Tuesday night saw a sixth consecutive night of rioting in the Northern Ireland capital, when police were pelted with bricks and petrol bombs. But the Union flag was raised for the first time since the controversial decision not to display it permanently.
The flag was raised quietly at around 4am (GMT) in honour of the Duchess of Cambridge's 31st birthday. The cost of policing flag riots and protests in Northern Ireland since they began on December 4 has been estimated to be over £7m ($10m).
Loyalists, whose allegiance is to Queen and Great Britain, have reacted in fury since council leaders in Belfast decided only to raise the Union flag on designated days. Previously the flag has flown all year round but now it will only be raised for 18 specific days, mainly royal birthdays, St. Patrick's Day, Remembrance Sunday and Commonwealth Day. But a controversial decision by the Alliance party to back proposals to raise the flag on certain days only, has left the unionists seething with anger.
Although the flag itself is difficult to see fluttering over City Hall, it was the symbolism that has angered so many in Northern Ireland, as national identity in the province remains a source of deep division. When the flag is lowered down again on Thursday, Ulster will brace itself for another round of rioting, brick-throwing and general disorder.

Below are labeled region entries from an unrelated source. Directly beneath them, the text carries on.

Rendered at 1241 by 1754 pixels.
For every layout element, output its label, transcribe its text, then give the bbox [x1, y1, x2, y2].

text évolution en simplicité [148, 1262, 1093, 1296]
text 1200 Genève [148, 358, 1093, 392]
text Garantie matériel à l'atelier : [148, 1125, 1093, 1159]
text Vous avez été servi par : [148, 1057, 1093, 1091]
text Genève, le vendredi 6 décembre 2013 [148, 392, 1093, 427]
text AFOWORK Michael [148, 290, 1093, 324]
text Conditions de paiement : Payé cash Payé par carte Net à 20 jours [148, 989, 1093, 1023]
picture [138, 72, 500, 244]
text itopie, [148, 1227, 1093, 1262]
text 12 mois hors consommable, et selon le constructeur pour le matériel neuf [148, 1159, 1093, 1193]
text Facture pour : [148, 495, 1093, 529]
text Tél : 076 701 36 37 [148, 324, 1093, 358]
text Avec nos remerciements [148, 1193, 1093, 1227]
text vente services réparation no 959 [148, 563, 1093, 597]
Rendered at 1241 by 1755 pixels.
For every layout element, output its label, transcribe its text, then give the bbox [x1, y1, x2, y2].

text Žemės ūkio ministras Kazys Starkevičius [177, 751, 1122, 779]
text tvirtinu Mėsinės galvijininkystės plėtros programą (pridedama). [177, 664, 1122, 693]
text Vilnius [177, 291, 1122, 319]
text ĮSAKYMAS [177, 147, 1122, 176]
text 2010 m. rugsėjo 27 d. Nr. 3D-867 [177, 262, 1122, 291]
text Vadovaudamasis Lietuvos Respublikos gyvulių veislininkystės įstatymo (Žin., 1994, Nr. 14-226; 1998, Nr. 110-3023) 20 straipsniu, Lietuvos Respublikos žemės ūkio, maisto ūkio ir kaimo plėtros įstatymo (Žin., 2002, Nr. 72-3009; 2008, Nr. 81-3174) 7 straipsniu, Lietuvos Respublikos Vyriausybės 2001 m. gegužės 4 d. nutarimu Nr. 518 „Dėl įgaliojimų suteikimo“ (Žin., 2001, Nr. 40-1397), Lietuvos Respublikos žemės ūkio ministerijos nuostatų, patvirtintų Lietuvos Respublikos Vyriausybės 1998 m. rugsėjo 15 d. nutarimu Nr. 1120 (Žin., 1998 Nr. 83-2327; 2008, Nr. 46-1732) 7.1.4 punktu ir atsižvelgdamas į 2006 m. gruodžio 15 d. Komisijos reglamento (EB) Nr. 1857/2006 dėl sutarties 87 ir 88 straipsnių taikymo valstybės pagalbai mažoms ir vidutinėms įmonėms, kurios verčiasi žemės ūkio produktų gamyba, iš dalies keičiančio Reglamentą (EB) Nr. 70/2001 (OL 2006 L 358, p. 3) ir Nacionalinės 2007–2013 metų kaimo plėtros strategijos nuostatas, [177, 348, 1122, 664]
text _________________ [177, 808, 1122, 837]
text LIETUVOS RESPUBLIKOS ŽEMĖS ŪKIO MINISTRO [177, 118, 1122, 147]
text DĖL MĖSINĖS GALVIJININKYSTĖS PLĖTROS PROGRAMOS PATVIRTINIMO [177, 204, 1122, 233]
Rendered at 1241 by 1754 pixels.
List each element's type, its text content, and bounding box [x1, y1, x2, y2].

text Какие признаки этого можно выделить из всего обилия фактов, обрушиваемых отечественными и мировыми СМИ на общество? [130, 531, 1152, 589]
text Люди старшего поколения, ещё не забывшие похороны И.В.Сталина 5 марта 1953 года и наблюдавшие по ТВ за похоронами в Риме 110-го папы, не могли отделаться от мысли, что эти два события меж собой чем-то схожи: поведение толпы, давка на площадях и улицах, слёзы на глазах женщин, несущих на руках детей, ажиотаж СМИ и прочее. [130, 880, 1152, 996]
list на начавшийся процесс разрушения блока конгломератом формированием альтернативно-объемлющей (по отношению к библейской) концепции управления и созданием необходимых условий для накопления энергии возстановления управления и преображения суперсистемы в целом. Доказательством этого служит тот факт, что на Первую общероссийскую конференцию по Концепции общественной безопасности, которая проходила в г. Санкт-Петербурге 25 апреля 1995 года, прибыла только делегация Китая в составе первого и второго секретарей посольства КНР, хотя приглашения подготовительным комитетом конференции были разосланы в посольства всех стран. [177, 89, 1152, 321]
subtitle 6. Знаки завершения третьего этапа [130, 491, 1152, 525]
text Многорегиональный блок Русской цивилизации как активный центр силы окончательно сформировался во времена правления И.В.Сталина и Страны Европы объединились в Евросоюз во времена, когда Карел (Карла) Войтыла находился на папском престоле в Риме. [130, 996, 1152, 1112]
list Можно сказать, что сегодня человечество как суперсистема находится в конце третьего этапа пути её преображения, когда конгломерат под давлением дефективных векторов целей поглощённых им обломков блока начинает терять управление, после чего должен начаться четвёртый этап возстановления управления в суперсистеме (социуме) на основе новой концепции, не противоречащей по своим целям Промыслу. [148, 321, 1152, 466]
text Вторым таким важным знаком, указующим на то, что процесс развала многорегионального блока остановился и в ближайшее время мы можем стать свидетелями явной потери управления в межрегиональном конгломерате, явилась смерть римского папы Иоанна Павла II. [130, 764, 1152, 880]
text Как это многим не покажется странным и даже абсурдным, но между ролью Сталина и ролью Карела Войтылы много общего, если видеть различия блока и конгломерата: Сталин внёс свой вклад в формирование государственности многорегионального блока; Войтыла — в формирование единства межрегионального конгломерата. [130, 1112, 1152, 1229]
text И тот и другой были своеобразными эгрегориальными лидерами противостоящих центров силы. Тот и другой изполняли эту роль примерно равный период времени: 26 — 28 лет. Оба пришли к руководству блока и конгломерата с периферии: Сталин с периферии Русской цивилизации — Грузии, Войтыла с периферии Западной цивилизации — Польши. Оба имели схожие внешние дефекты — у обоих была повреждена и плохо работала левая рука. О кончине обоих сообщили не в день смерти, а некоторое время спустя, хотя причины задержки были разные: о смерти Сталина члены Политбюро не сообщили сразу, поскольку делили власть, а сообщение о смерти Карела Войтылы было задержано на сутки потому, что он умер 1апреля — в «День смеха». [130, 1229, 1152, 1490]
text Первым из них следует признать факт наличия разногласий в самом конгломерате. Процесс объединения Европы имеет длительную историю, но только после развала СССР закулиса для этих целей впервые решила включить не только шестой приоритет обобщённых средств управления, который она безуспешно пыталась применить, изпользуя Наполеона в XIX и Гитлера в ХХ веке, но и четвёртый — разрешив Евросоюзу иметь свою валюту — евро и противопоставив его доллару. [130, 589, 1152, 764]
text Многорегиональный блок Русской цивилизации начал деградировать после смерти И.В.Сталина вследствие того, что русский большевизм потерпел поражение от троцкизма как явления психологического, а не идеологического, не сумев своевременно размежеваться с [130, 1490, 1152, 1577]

The BBC reports, that the number of threats to politicians, in particular Alliance MPs and councillors has been happening almost daily since December 3 last year. The economy has also suffered badly in the region with many pubs and restaurants in east Belfast reporting takings down as much as 30%.
The Telegraph reports more than 60 police officers have been injured in protests related to the decision to not display the Union flag permanently, in the last five weeks, with around 100 people arrested.